■ 抜粋
****************

来週の金融市場見通し(2021年11月22日~2021年11月26日)
■来週の見通し
政府が19日に決定する予定の経済対策では、財政支出が過去最大の55.7兆円となる見込みです。ただ、家計や企業向けの給付などが柱で、経済の押上げは限定的との声も聞かれます。他方、今週末にもバイデン米大統領が発表する米連邦準備理事会(FRB)の次期議長人事では、パウエル氏再任の可能性が高そうですが、金融引締めにより慎重なブレイナード理事が指名されると、早期利上げ観測が若干後退する可能性があります。経済指標に加え、米連邦公開市場委員会(FOMC)議事要旨も確認したいところです。

****************

■ 表示情報
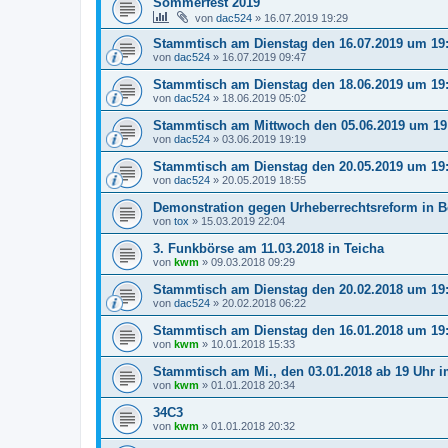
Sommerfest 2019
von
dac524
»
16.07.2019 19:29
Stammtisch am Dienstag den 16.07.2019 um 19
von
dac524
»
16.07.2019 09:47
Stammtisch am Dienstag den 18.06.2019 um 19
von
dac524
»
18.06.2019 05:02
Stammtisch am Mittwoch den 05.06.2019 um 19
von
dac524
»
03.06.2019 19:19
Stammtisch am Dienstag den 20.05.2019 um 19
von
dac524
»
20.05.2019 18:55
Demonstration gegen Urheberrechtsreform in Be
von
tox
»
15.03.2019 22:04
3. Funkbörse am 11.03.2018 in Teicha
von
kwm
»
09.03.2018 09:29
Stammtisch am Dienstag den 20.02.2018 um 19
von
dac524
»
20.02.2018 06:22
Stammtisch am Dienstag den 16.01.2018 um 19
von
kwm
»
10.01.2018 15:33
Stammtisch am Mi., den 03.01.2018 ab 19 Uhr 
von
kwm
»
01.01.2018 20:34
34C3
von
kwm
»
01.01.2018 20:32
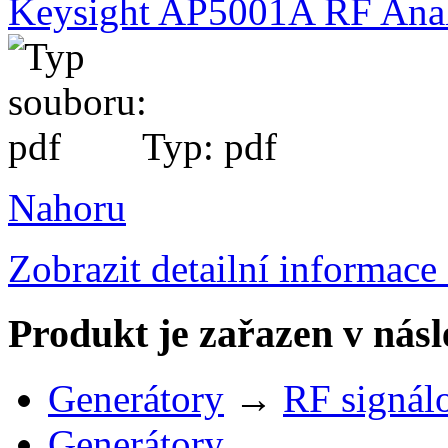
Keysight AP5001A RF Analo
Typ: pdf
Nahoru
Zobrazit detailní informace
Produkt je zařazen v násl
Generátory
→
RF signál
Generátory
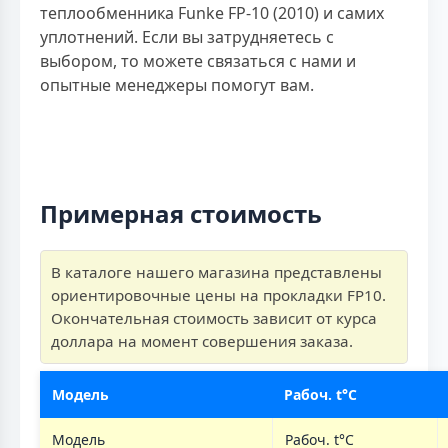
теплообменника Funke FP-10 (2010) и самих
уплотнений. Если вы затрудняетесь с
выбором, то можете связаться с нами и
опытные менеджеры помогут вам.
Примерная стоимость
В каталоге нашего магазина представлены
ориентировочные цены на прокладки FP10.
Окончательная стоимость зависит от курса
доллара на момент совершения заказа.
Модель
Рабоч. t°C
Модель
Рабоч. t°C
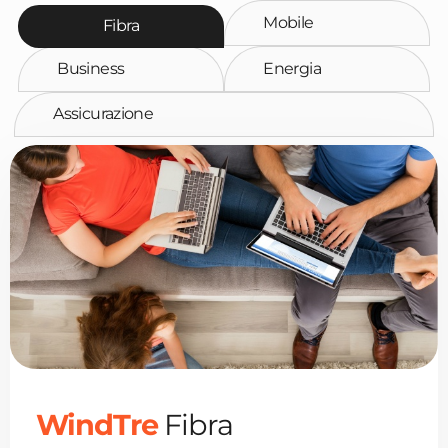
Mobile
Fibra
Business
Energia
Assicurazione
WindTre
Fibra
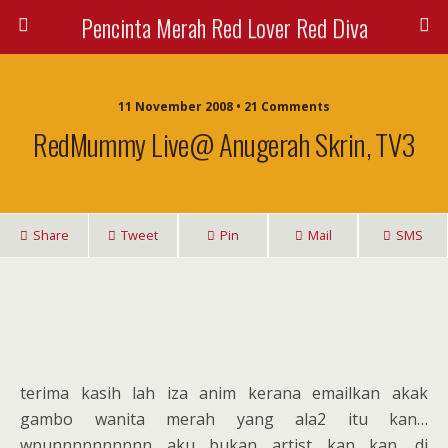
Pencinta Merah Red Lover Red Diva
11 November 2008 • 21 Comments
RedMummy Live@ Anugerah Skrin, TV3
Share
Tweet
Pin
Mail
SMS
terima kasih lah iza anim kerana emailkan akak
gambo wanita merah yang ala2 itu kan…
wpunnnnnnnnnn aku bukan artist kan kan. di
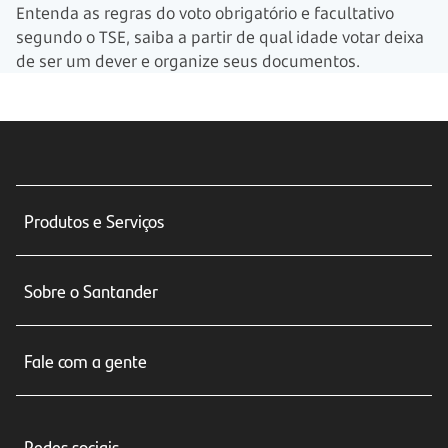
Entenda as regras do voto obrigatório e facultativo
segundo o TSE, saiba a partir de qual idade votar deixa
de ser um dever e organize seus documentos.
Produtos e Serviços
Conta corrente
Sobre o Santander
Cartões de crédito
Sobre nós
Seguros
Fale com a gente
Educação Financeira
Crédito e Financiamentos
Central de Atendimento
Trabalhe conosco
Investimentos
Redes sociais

****************

■ 設問
- A) 金融市場見通しの抜粋にある「ただ、家計や企業向けの給付などが柱で、経済の押上げは限定的との声も聞かれます。」という一文を英語に訳せ。
- B) 来週の金融市場見通しの文章を、最後の文の後から書き継げ。

■ 各問の解答
- A) However, the package is built mainly around payments to households and businesses, and some say its boost to the economy will be limited.

- B)
◆株価 :方向感を欠く展開か
日本株は、明確な方向感を欠く展開が予想されます。国内景気の回復期待などが投資家心理を支えるとみられる一方、米国のインフレ懸念などが内外株価の重しとなりそうです。岸田政権による大型経済対策については、目先の経済効果は限定的と予想されるため、持続的な株高材料とはなりにくいとみられます。とはいえ、米国株と比べた日本株の割安感は強いことなどから、日経平均株価は当面、2万9千円台で底堅く推移する見通しです。
◆長期金利 :国債増発を警戒
7-9月期の実質国内総生産(GDP)速報値が、2四半期ぶりのマイナスとなったことを受け、長期金利は一旦低下したものの、その後は大型経済対策に伴う国債増発懸念から、一時0.08%まで上昇しました。短期国債など期間の短い債券ではなく、超長期国債などが増発される場合には、長期金利に上昇圧力がかかる可能性があります。米金利の動向に加え、国債発行計画の変更内容などを確認しながら、居所を探ることになりそうです。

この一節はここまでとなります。